There are those clients that you can eliminate right from the start: they need everything yesterday, on spec for now, but the payoff is guaranteed once their [insert whatever next-best thing here] takes off. If you get those demands before you start, run for the hills, folks.
But back to my point. There comes a time when you can afford -- monetarily and mentally -- to break up with your client. Your agency has grown and your client roster is no longer dictated by cash flow, or the lack thereof. There are many reasons to call it quits, but I have never given marching orders to a client for one single reason. It's always been a multitude of factors that have built up over time until the point of no return.
Breaking up is never easy to do, in any type of relationship. This column was spurred by a recent experience within my agency, and I wanted to share a few reasons why you should consider breaking up with a client if the relationship isn't what you had hoped for.
Reason #4: "Mind your copy for a shilling, sir?"
In this business, it pays to be frugal, but you also get what you pay for. Some clients refuse to give in to the fact that we don't live within the pages of a Dickens novel. If you've proven your worth over the years to your client, and they still complain about rates, insist on markdowns, and belabor your honest billing, send them packing. It's time for them to find out if there really is an agency out there that can service all of their needs for what they expect to pay, which is very little.
Reason #3: "I'm just not that into you."
Face up to it: it's a bad strategic fit. Years ago, they loved your pitch, your vision, your ideas. None of it has come to fruition. Time and time again, you have attempted to steer them toward that vision, only to find that the client is simply looking for a Band-Aid for their current problem(s). Symptoms of bad strategic fit include: a client who exhibits indecisiveness, anxiety, little strategic insight; an agency that repeatedly finds itself fighting for consistency, flailing through endless days of fire-drill work.
Reason #2: "I'll Huff and I'll Puff"
Your client is a bully. Granted, both of you can have a disagreement over strategic direction and tactics, but a constant reminder that it's "my way or the highway" always results in a poor working relationship. Such an attitude by the client stifles creativity and limits your agency's effectiveness: you're relegated to being an order-taker. In such a case, there is usually no collaboration and the agency ends up hurting its reputation (after all, it's not your work anymore -- just the client's order). Precedence is key here: if you start out simply following direct orders and never assert your direction, you'll have a hard time turning the tide forever after.

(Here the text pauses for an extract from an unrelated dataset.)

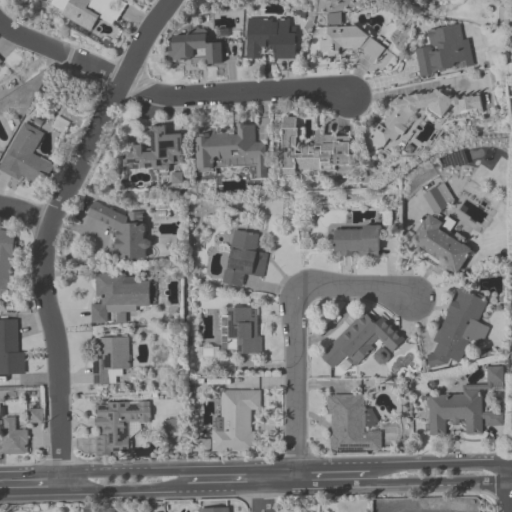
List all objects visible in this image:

Reason #1: "I Need it This Way ...
Regardless of how many times you've discussed the direction, and never mind the plans, if a client constantly disregards what you have to offer, cut them loose. "I need it this way" is yet another way of cutting you out of the picture. It does the brand no good, and you've placed your talent, marketing skills, and your reputation in the hands of your client.
You're Fired. Really.
Think about how many fires you put out daily. Do you constantly have to turn out hasty projects on a moment's notice, without proper planning or thought? Does your output have any consistency, or is your body of work for this client a panic-based mishmash?
So why prolong the pain any longer? Tell them to get lost (nicely, of course).

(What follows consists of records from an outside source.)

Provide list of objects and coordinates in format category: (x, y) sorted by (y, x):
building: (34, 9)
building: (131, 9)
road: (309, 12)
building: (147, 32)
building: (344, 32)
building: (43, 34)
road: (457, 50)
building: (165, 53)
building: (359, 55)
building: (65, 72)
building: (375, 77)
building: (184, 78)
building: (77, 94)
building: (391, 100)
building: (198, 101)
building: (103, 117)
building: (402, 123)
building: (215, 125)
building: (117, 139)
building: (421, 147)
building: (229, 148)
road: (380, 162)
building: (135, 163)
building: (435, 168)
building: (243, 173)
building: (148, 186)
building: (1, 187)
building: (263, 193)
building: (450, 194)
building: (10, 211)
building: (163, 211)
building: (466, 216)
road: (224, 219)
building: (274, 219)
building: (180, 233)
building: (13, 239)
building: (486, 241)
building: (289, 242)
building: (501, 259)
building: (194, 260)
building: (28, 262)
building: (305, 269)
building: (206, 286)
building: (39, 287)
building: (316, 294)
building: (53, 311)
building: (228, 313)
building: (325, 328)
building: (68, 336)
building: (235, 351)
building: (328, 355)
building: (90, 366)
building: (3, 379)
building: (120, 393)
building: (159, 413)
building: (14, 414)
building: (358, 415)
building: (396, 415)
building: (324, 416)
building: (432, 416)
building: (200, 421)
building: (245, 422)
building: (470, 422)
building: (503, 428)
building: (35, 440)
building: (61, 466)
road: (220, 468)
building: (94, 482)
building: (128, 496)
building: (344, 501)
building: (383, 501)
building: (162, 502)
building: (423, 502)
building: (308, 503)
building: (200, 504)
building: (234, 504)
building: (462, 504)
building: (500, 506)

There are, of course, traits from every one of these reasons in almost every client, but if you have one client (hopefully, just one) that fits all of these reasons -- or even three out of four -- it's probably time to give them their walking papers.

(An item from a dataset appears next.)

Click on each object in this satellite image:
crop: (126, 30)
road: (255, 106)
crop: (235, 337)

As with matters of the heart, breaking up with a client can be painful. It hurts to cut loose a routine that's become second-nature -- even when it's not good for you. But if you can't tell a client "You're fired," and don't want to hurt their feelings, you can simply tell them: "You're just not ready for a relationship right now."
Have you had a nightmare client that you've had to fire? What did it take to get to that point?